Исходный отрывок:
Я вспоминал эти слова Константина Сергеевича, сидя на премьере мхатовского спектакля «Отелло» в 1930 году и глядя на В. А. Синицына в роли Яго. Я видел ту самую неотвратимость зла, о которой Константин Сергеевич говорил тогда и уверенность в которой пронес через десятки лет. И, может быть, Синицын, игравший Яго хорошо, еще был в этом решении недостаточно величествен. Я всегда считал, что Яго — одна из несыгранных качаловских ролей.
Но ведь этот подход к роли Яго, удивительный в своем историзме, который в данном случае и заключается в том, чтобы уйти от мелких, частных, бытовых мотивировок роли Яго и увидеть в нем целую эпоху социального зла, идущего на смену гармоническим идеям Ренессанса, — этот подход принадлежал тому Станиславскому, который, как казалось нам, заботился лишь о простейшем, о близлежащем, о «я» в предлагаемых обстоятельствах. Конечно, и такого Яго не сыграешь иначе, чем «от себя», от правды собственных чувств, но как же велико в данном случае расстояние от актера До образа и как важно актеру «покрыть» это расстояние, добираясь до сути поступков и помыслов «честного» Яго! И опять я спросил себя: «А мы-то в Студии экспериментируем, переживаем, бьемся за искренность, плачем, как в жизни, но значит ли это, что мы играем по “системе”, в ту ли сторону мы идем?»
И последний разговор с Константином Сергеевичем по конкретному образу, происшедший уже не в пору наших ночных прогулок, а двумя годами позже, в его актерской уборной. Я тогда приехал с фронта в Москву на побывку и впервые увидел в Студии «Потоп» Бергера. Стал я постарше, посмелее и, делясь с Константином Сергеевичем своими соображениями о спектакле, выразил неудовлетворенность решением образа «хлебного короля» Бира. Мне казалось, что театрально куда заманчивее сделать Бира этаким ковбоем, обветренным, загорелым, с хлыстом в руках и в войлочной шляпе, чем худосочным горожанином в костюме мышиного цвета, каким он выглядел в студийном спектакле. Я сказал Константину Сергеевичу, что американские хлебные монополии — это прерии, это сотни миль верхом, это знойное солнце и поверхностный, внешний демократизм, отраженный в известной экзотичности облика королей хлебного рынка.

Состав данных:

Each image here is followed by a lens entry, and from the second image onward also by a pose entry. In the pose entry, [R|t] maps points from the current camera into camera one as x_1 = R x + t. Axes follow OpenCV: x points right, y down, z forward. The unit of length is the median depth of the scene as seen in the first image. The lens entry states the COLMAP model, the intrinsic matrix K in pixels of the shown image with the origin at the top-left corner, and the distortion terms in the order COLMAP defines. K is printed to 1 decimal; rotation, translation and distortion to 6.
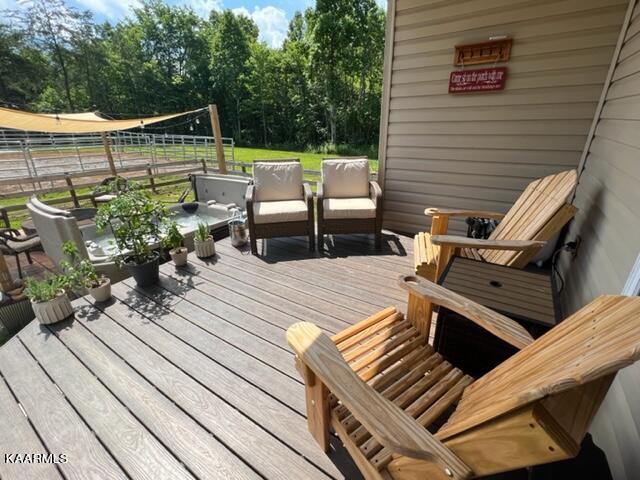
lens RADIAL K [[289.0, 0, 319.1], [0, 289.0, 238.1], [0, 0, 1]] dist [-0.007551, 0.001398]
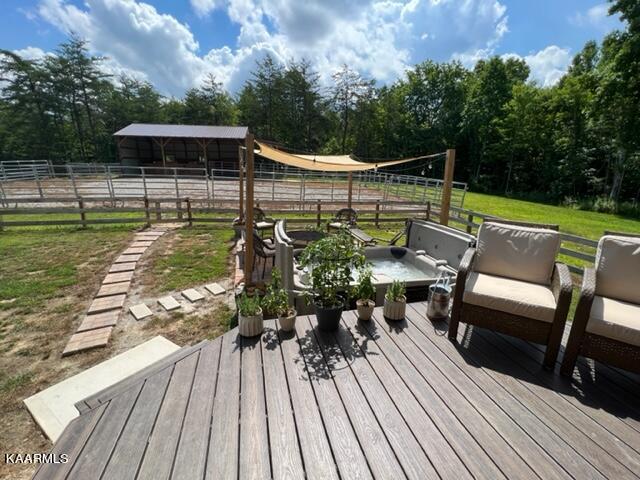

Что требуется: Продолжите отрывок воспоминаний о разговорах со Станиславским, начав сразу после его последнего предложения.

Результат задания:
Константин Сергеевич выслушал меня самым внимательным образом, как будто не он утверждал существующее решение роли и не был Станиславским в зените славы. А потом сказал:
— Мне кажется, что вы неправы. «Потоп» — пьеса о городе, о городской цивилизации, о владельцах акций, о биржевых дельцах. Это подручные Бира скачут по прериям в войлочных шляпах, а он сидит в своей конторе и орудует чековой книжкой, не отличая, может быть, пшеницы от овса. Если бы Бир был сыгран так, как предлагаете вы, он был бы ярким, но незаконным пятном в спектакле, нарушающим его цельность, его внутренний строй.
Тогда я в душе не согласился с Константином Сергеевичем, а потом много раз вспоминал этот разговор, отчетливо свидетельствующий о том, как остро чувствовал Константин Сергеевич индивидуальную правду сценического образа и как умел ставить эту правду в связь с идейным замыслом всего спектакля. С тех пор я не раз обуздывал себя, когда фантазия подсказывала мне яркие детали и приспособления; я спрашивал себя: «А можно ли? А нужно ли? Не родит ли спектакль фальшивого звука, если ввести в него тот или иной, пусть красочный штрих?» Чувство целого было необычайно присуще обоим — и Константину Сергеевичу и Владимиру Ивановичу, оно проявлялось на каждом шагу их практической жизни в театре.
Возвращаясь к беседам с Константином Сергеевичем после «Провинциалки», не могу не рассказать здесь еще об одном разговоре, весьма для него характерном.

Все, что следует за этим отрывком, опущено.